For the records below, report how many lines include "wire", with no accompanying text.

Source data section start

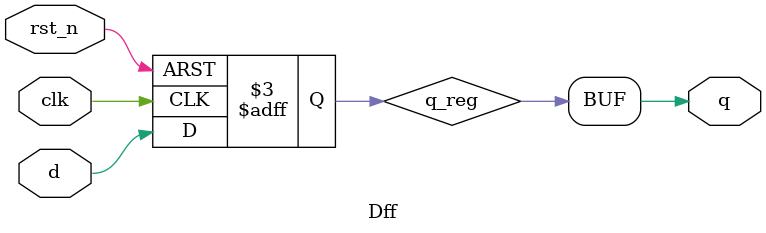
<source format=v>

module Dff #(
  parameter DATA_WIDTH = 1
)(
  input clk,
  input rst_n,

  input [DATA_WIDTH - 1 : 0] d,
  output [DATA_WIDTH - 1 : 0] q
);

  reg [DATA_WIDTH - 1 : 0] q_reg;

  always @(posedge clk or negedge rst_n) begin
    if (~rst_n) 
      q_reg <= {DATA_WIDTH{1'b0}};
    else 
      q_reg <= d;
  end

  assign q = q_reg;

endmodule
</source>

Source data section end
Source data section start

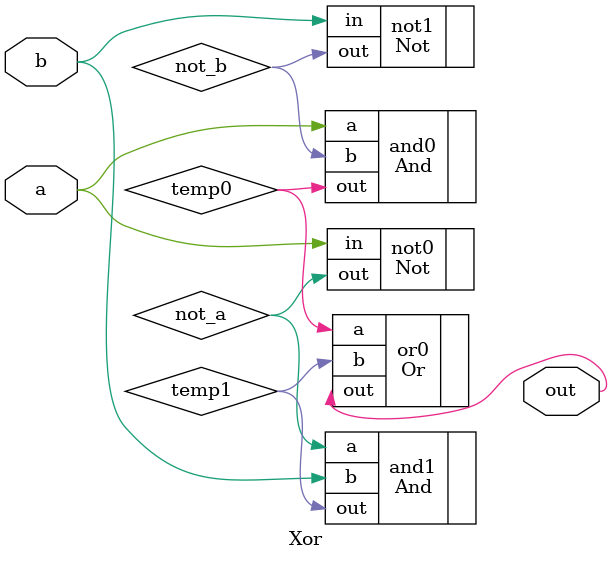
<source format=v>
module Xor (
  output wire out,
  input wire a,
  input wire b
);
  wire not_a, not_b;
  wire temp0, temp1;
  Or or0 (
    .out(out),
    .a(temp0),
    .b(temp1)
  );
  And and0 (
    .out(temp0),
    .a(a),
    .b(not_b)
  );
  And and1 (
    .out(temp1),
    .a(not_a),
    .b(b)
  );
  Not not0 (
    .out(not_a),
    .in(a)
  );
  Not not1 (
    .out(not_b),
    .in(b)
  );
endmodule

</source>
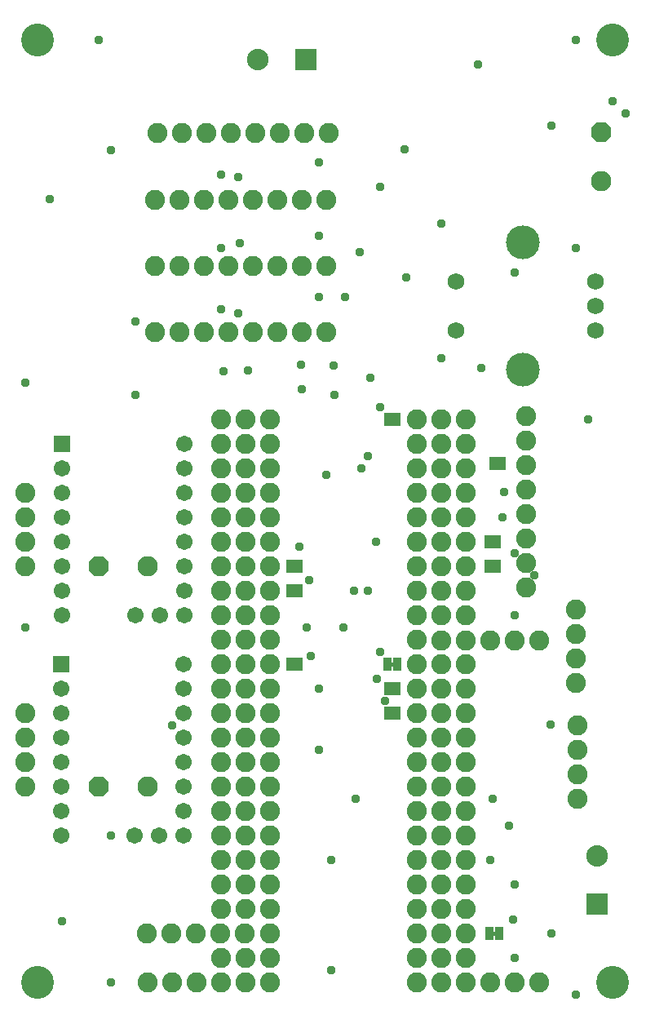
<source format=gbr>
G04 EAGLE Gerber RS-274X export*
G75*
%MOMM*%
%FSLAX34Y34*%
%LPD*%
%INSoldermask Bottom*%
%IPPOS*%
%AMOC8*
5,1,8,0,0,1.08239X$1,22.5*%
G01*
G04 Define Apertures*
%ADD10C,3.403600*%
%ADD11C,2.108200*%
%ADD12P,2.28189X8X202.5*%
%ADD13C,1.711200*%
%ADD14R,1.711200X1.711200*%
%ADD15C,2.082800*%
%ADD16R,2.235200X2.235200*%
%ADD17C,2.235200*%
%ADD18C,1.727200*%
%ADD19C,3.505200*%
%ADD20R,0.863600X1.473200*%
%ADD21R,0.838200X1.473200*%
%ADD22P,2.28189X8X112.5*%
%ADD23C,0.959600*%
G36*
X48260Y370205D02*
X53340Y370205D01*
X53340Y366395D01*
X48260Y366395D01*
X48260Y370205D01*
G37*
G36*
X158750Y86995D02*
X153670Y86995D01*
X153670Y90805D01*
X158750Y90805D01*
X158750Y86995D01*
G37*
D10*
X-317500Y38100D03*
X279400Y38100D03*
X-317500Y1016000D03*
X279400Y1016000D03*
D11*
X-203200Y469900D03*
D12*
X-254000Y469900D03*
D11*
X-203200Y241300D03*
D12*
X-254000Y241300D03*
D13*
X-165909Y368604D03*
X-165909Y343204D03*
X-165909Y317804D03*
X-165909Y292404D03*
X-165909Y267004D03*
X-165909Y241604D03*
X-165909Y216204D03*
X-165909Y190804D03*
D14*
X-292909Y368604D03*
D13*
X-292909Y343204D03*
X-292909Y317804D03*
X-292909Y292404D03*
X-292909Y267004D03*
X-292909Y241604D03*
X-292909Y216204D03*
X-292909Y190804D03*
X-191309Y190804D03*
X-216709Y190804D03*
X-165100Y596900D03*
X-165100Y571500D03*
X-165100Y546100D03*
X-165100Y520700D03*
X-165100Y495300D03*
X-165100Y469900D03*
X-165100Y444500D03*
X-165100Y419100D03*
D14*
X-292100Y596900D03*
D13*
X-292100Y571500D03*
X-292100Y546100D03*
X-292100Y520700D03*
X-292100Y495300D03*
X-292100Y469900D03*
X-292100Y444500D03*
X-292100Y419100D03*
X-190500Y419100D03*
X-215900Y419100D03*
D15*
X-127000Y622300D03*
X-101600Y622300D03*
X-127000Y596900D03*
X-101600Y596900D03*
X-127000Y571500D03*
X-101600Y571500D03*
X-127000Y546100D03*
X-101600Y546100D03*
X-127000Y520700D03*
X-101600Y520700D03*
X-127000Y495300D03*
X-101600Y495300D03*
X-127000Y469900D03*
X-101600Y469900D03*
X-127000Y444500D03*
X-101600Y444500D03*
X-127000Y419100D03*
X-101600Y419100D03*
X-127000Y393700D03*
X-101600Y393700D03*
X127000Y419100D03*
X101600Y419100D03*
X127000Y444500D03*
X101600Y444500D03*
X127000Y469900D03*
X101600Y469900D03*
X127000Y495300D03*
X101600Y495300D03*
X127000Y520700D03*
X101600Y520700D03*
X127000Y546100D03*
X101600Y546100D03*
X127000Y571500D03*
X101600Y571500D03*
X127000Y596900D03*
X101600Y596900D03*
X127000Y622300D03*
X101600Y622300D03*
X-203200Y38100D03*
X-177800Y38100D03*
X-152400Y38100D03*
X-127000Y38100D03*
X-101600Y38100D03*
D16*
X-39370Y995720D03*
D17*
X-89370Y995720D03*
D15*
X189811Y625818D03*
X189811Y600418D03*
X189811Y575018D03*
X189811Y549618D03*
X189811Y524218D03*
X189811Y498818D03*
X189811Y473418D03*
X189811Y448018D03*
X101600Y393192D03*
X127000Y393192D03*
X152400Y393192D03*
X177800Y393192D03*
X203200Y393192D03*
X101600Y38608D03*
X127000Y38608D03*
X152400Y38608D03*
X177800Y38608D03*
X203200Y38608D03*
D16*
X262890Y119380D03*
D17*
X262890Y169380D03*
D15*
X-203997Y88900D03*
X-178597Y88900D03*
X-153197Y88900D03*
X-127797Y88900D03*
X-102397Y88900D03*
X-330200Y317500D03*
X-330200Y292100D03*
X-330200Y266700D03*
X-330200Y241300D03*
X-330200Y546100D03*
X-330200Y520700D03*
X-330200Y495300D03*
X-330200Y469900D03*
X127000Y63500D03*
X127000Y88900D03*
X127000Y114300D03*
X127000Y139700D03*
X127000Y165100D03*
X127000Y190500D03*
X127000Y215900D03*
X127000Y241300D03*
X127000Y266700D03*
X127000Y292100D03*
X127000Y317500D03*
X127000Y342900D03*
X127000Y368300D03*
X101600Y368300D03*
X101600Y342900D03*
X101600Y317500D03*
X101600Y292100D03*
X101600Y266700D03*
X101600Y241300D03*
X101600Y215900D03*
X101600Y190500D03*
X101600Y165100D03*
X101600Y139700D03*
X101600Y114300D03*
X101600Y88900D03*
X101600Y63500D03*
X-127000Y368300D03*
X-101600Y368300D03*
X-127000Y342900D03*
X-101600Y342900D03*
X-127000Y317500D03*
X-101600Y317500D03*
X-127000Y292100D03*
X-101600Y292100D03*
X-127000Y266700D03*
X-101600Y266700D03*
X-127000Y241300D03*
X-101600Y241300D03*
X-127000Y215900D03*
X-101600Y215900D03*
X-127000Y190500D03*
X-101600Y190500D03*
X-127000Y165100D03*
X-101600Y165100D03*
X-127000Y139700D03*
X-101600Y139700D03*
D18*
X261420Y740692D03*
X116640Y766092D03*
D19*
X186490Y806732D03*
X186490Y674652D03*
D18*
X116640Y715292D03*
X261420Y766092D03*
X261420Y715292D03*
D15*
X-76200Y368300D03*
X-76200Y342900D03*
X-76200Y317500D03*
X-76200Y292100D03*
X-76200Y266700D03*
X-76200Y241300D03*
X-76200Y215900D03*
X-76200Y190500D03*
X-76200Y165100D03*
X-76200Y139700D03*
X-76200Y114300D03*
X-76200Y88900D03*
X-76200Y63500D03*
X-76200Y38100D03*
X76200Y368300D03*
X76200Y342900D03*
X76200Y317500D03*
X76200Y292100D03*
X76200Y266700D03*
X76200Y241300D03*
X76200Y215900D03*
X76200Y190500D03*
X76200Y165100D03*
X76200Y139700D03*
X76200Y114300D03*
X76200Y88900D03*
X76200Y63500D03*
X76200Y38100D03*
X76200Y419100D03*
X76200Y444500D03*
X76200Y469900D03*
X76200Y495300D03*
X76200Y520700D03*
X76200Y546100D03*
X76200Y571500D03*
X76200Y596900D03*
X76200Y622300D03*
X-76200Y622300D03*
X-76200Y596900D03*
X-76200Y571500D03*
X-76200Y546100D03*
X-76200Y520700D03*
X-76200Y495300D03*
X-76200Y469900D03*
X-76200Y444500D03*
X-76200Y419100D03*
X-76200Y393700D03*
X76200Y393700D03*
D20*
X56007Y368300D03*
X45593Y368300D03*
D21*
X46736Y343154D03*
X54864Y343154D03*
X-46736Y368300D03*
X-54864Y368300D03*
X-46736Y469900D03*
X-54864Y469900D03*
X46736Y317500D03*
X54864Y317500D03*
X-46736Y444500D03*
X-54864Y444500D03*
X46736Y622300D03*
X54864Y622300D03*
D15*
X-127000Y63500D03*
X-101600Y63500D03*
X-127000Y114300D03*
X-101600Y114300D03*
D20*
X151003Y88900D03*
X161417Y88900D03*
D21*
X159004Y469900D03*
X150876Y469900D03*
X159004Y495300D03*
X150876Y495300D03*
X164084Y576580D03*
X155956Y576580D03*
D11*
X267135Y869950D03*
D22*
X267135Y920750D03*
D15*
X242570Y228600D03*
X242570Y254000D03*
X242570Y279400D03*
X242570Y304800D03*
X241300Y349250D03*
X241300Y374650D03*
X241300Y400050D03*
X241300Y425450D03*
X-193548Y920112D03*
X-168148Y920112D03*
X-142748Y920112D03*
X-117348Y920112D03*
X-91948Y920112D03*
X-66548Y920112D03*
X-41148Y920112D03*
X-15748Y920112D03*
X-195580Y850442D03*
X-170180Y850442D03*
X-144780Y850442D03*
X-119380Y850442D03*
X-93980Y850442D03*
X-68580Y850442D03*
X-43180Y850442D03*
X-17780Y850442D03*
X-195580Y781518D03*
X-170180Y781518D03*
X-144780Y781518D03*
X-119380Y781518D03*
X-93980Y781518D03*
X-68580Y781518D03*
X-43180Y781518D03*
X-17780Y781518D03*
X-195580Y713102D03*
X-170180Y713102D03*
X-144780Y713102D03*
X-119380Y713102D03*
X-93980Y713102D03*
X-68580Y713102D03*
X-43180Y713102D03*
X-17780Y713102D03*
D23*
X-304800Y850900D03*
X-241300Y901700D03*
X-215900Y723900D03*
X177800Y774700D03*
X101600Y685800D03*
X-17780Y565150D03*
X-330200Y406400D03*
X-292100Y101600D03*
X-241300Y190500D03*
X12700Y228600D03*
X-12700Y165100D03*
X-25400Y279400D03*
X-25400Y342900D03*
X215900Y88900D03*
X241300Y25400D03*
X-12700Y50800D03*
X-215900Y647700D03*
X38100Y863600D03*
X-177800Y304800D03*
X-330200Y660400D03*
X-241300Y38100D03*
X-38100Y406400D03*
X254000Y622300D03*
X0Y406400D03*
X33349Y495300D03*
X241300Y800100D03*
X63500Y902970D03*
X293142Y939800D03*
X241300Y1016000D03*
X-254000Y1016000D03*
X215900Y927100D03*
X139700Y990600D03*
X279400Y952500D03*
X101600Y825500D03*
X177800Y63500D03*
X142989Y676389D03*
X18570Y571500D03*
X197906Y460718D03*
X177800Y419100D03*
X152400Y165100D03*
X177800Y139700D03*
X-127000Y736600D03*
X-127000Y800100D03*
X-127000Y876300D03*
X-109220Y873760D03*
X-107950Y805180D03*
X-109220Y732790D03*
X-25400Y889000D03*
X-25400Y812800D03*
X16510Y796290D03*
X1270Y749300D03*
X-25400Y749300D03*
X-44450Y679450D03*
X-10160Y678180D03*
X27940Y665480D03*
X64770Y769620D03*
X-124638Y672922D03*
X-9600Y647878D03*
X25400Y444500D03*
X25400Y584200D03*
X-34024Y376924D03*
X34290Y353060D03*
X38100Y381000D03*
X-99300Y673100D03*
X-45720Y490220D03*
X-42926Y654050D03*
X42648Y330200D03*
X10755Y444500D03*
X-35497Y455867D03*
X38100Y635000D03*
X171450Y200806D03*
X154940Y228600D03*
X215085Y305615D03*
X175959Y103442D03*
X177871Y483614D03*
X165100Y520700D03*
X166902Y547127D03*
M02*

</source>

Source data section end

• Output of the task
5